1. Sample documents without embeddings
scanner = ds.scanner(
columns=["title", "language", "text"],
filter="language = 'en'",
limit=5,
)
for doc in scanner.to_table().to_pylist():
print(doc["title"], doc["language"])
print(doc["text"][:200], "...\n")
2. Vector search for semantically similar passages
ref_doc = ds.take([123], columns=["text_embedding", "title", "text"]).to_pylist()[0]
emb_type = ds.to_table(columns=["text_embedding"], limit=1).schema.field("text_embedding").type
query = pa.array([ref_doc["text_embedding"]], type=emb_type)
neighbors = ds.scanner(
nearest={
"column": "text_embedding",
"q": query[0],
"k": 6,
"nprobes": 8,
"refine_factor": 20,
},
columns=["title", "language", "text"],
).to_table().to_pylist()[1:]
LanceDB Vector Search
import lancedb
db = lancedb.connect("hf://datasets/lance-format/fineweb-edu/data")
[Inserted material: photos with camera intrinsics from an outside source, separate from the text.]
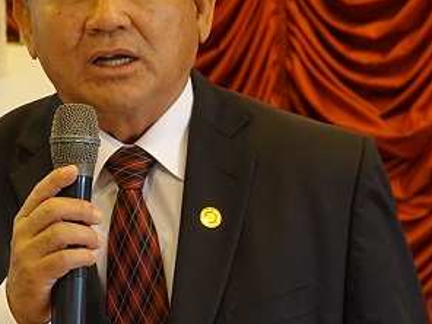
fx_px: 3220
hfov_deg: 7.7
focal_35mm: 258
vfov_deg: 5.8
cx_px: 342
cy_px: 208
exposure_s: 1/25
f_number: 3.5
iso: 800
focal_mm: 30.5
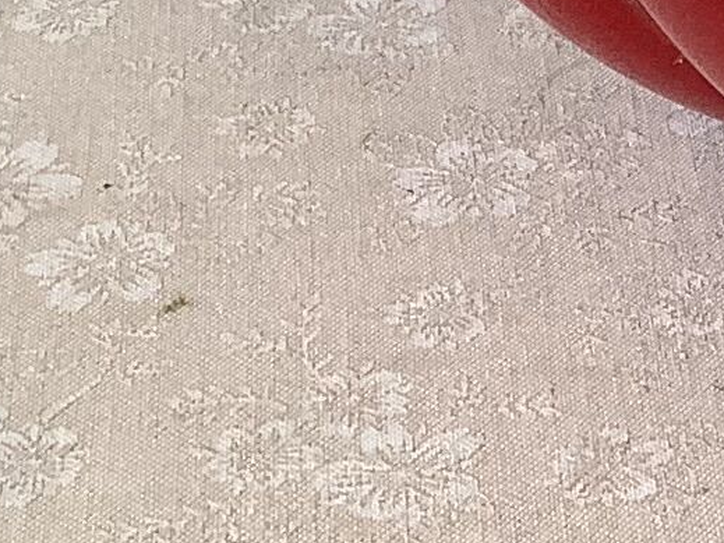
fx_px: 4078
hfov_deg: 9.6
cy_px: -579
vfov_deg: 7.3
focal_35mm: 195
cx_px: 1342
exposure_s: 1/100
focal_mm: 3.3
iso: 32
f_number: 2.4
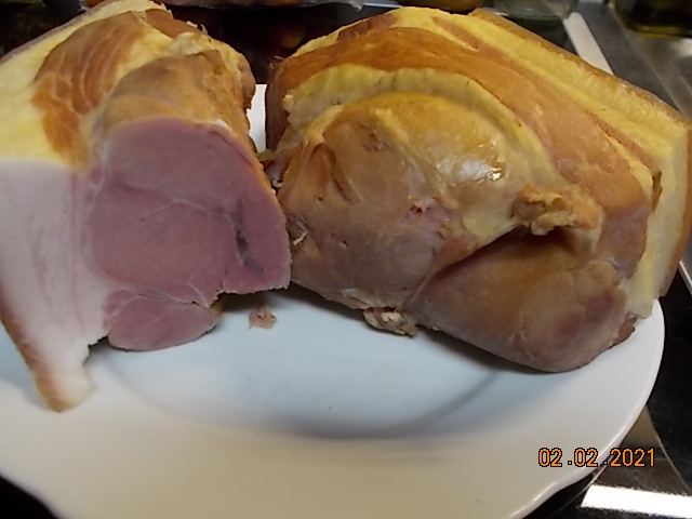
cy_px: 260
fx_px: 600
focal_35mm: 30
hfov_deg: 60.0
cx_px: 346
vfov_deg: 46.8
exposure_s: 1/25
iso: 160
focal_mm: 5.3
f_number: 3.4
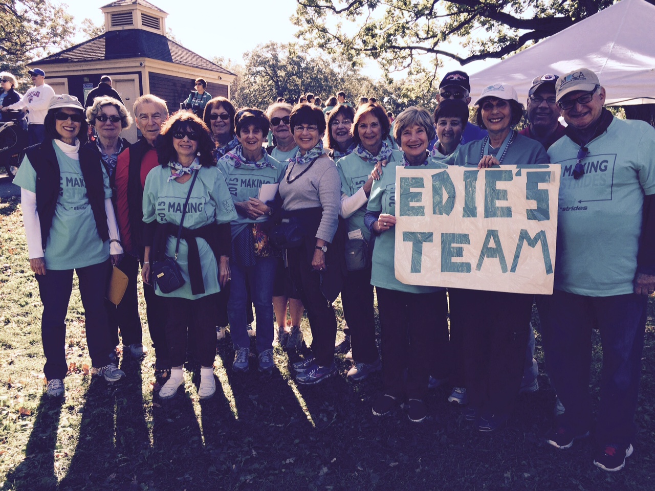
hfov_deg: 61.7
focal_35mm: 29
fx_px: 549
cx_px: 328
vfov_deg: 48.2
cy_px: 246
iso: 32
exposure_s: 1/380
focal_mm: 4.15
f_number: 2.2
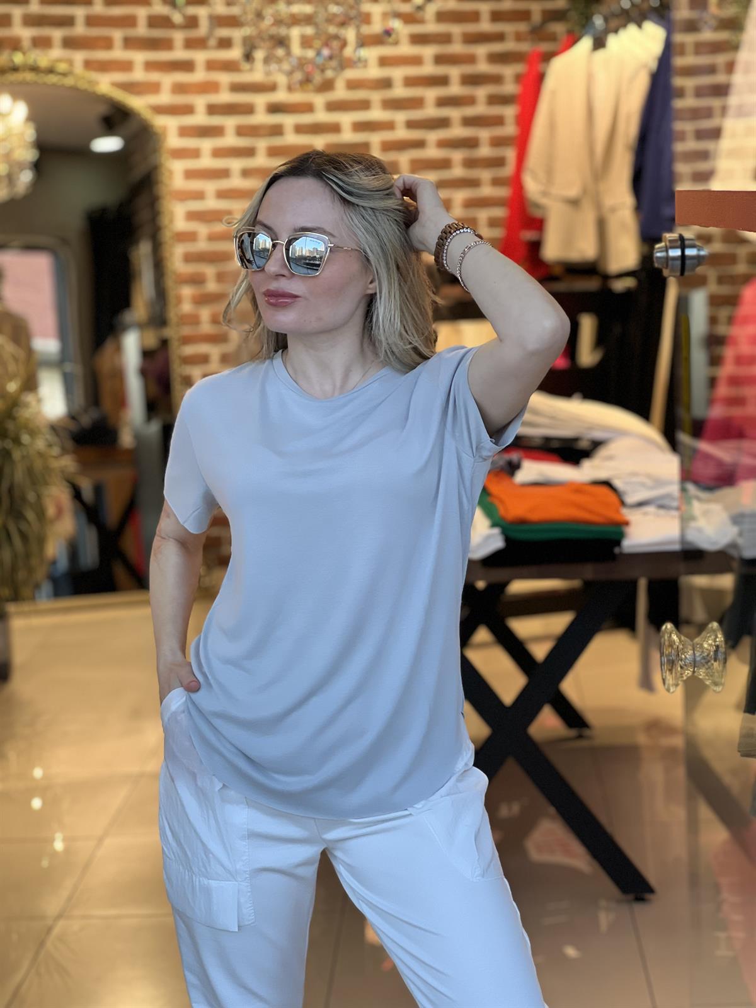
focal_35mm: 77
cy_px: 504
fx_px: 2242
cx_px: 378
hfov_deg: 19.1
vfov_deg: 25.3
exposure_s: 1/100
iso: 125
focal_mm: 9
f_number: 2.8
tbl = db.open_table("train")
# Get a passage to use as a query
ref_passage = tbl.limit(1).offset(123).select(["text_embedding", "text"]).to_pandas().to_dict('records')[0]
query_embedding = ref_passage["text_embedding"]
results = tbl.search(query_embedding) \
.limit(5) \
.to_list()
3. Full-text search with Lance FTS
hits = ds.scanner(
full_text_query="quantum computing",
columns=["title", "language", "text"],
limit=10,
fast_search=True,
).to_table().to_pylist()
LanceDB Full-Text Search
import lancedb
db = lancedb.connect("hf://datasets/lance-format/fineweb-edu/data")
tbl = db.open_table("train")
results = tbl.search("quantum computing") \
.select(["title", "language", "text"]) \
.limit(10) \
.to_list()
See fineweb_edu/example.py on lance-huggingface repo for a complete walkthrough that combines HF streaming batches with Lance-powered retrieval.
Dataset Evolution
Lance supports flexible schema and data evolution (docs). You can add/drop columns, backfill with SQL or Python, rename fields, or change data types without rewriting the whole dataset. In practice this lets you:
- Introduce fresh metadata (moderation labels, embeddings, quality scores) as new signals become available.
- Add new columns to existing datasets without re-exporting terabytes of video.
- Adjust column names or shrink storage (e.g., cast embeddings to float16) while keeping previous snapshots queryable for reproducibility.
import lance
import pyarrow as pa
import numpy as np
# Assume ds is a local Lance dataset
# ds = lance.dataset("./fineweb_edu_local")
base = pa.table({"id": pa.array([1, 2, 3]), "text": pa.array(["A", "B", "C"])})
dataset = lance.write_dataset(base, "fineweb_evolution", mode="overwrite")
# 1. Add a schema-only column (data to be added later)
dataset.add_columns(pa.field("subject", pa.string()))
# 2. Add a column with data
dataset.add_columns({"quality_bucket": "'unknown'"})
# 3. Generate rich columns via Python batch UDFs
@lance.batch_udf()
def random_embedding(batch):
vecs = np.random.rand(batch.num_rows, 384).astype("float32")
return pa.RecordBatch.from_arrays(
[pa.FixedSizeListArray.from_arrays(vecs.ravel(), 384)],
names=["text_embedding"],
)
dataset.add_columns(random_embedding)
# 4. Bring in annotations with merge
labels = pa.table({"id": pa.array([1, 2, 3]), "label": pa.array(["math", "history", "science"])})
dataset.merge(labels, "id")
# 5. Rename or cast columns as needs change
dataset.alter_columns({"path": "subject", "name": "topic"})
dataset.alter_columns({"path": "text_embedding", "data_type": pa.list_(pa.float16(), 384)})
You can iterate on embeddings, quality tags, or moderation fields while keeping earlier dataset versions available for reproducible experiments.